Consuming more than the earth can regenerate is not a problem that lies in the future, the scientists say: “We now know that many renewable and nonrenewable resources are being drawn down.”
And high consumption levels are a matter not just of sustainability, but of fairness: “We know that a minor fraction of the world’s people consume a disproportionate amount — and influence the aspirations of the others — and that the poorest people need to consume more.”
Their report contains some shocking numbers. The population of Bangladesh increases by 2.4 million a year, the population of Britain only by 100,000. But each Briton uses 50 times as much fossil fuel as each Bangladeshi. So each year’s addition to the British population raises carbon dioxide emissions by almost twice as much as each year’s addition to the Bangladesh population.
Since 1950 the richest 20 percent of the world’s population has doubled its per-person consumption of meat and timber, quadrupled its car ownership, quintupled its use of plastic. The poorest 20 percent has increased consumption of these things hardly at all.

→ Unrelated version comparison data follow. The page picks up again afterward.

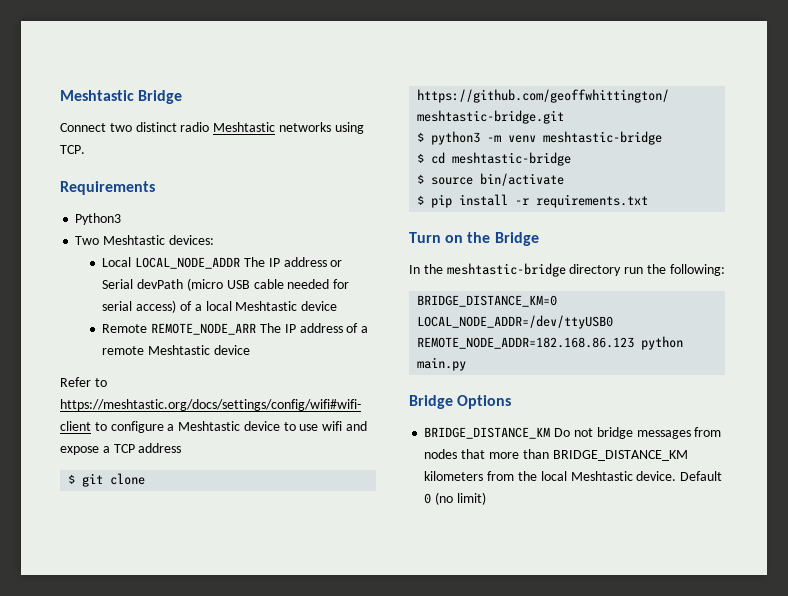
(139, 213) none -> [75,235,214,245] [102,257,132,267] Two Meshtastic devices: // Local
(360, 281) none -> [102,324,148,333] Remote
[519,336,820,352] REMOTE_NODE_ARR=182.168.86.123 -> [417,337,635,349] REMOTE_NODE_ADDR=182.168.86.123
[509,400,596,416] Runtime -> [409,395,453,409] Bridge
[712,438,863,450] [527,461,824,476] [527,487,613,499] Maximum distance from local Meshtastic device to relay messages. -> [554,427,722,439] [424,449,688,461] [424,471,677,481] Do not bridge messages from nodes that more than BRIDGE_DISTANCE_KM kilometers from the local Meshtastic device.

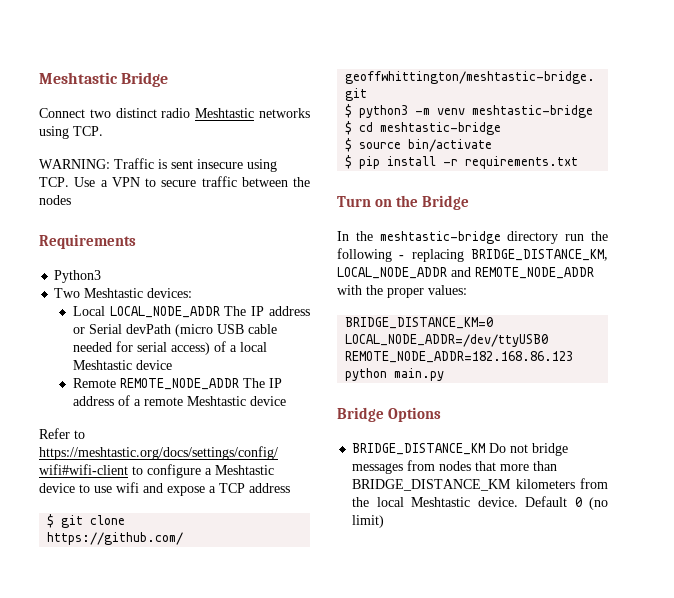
(85, 149) none -> [39,158,277,172] [39,176,310,187] [39,195,71,205] // WARNING: Traffic is sent insecure using TCP. Use a VPN to secure traffic between the nodes
[151,323,257,335] REMOTE_NODE_ARR -> [119,378,239,390] REMOTE_NODE_ADDR
[669,264,725,276] following: -> [337,248,608,262] [337,267,594,279] [337,285,467,298] following - replacing BRIDGE_DISTANCE_KM, LOCAL_NODE_ADDR and REMOTE_NODE_ADDR with the proper values:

“As scientists but also as citizens of the world,” say the academicians, “we must strive to see that its riches are used in such a way that our descendants throughout the world can continue to enjoy them.”
Now just because a lot of highly educated people agree on something, that doesn’t make it right. There was a time when all the world’s scientists would have said that the atom couldn’t be split, that continents never move and that an adult sheep couldn’t be cloned. But when people like these speak together with urgency and clarity and lay out the reasons for what they say, we probably should pay at least as much attention to them as we pay to rock stars, bizarre crimes, self-interested corporations, or uninformed politicians. What the scientists and now also the economists are telling us is that our planetary life-support system is in danger — and that it needn’t be, if we take perfectly feasible steps to protect it.